Serrin's overdetermined problems on epigraphs (2502.04812v1)

Abstract: In this work we establish some rigidity results for Serrin's overdetermined problem \begin{equation*} \left{ \begin{array}{cll} - \Delta u=f(u) & \text{in}& \Omega,\newline u > 0& \text{in} & \Omega,\newline u=0 & \text{on} & \partial \Omega,\newline \dfrac{\partial u}{\partial \eta} = \mathfrak{c} = const. & \text{on} & \partial \Omega, \end{array} \right. \end{equation*} when $\Omega \subset \mathbb{R}^N$ is an epigraph (not necessarily globally Lipschitz-continuous) and $u$ is a classical solution, possibly unbounded. In broad terms, our main results prove that $\Omega$ must be an affine half-space and $u$ must be one-dimensional, provided the epigraph is bounded from below.
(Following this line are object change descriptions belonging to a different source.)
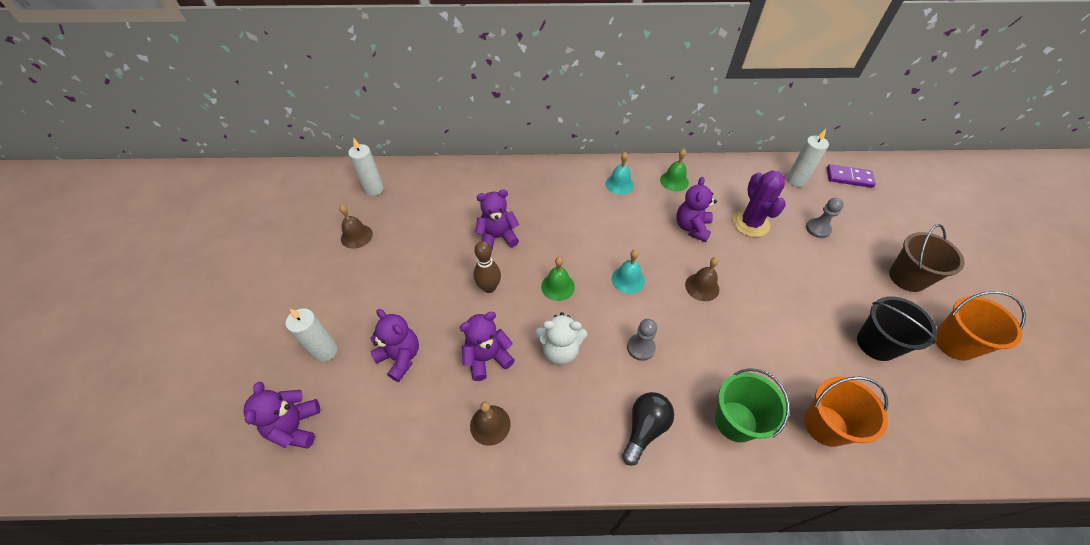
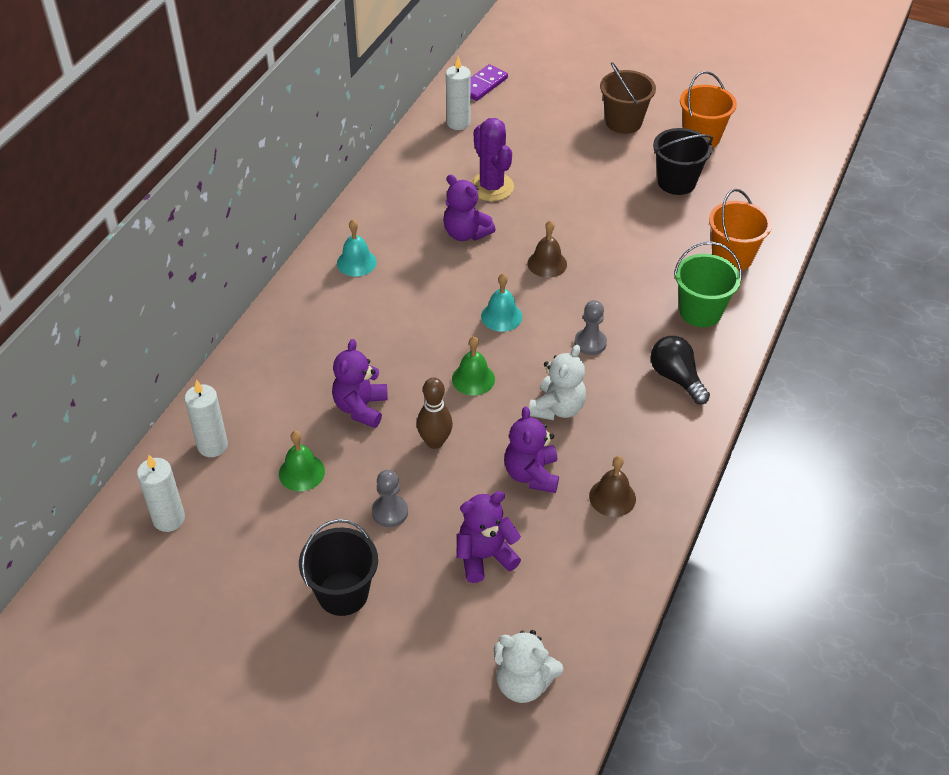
camera: 65 degrees left, 5 degrees down
purple teddy bear [244,382,320,448] -> white teddy bear [494,630,563,703]
white candle [286,308,338,362] -> white candle moved to [184,380,228,457]
brown bell [339,205,373,249] -> none
green bell [660,149,689,191] -> green bell moved to [279,431,325,491]
purple cactus [732,170,786,237] -> purple cactus turned 45 degrees clockwise [470,118,514,201]
grey pawn [806,198,844,238] -> grey pawn moved to [372,470,408,527]
none -> black bucket [299,519,378,616]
These results hold when $f$ is of Allen-Cahn type and $ N \geq 2$ or, alternatively, when $f$ is locally Lipschitz-continuous (with no restriction on the sign of $f(0)$) and $ N \leq 3$. These results partially answer a question raised by Berestycki, Caffarelli and Nirenberg in [1]. Finally, when $f(0) <0$, we also prove a new monotonicity result, valid in any dimension $ N \geq 2$.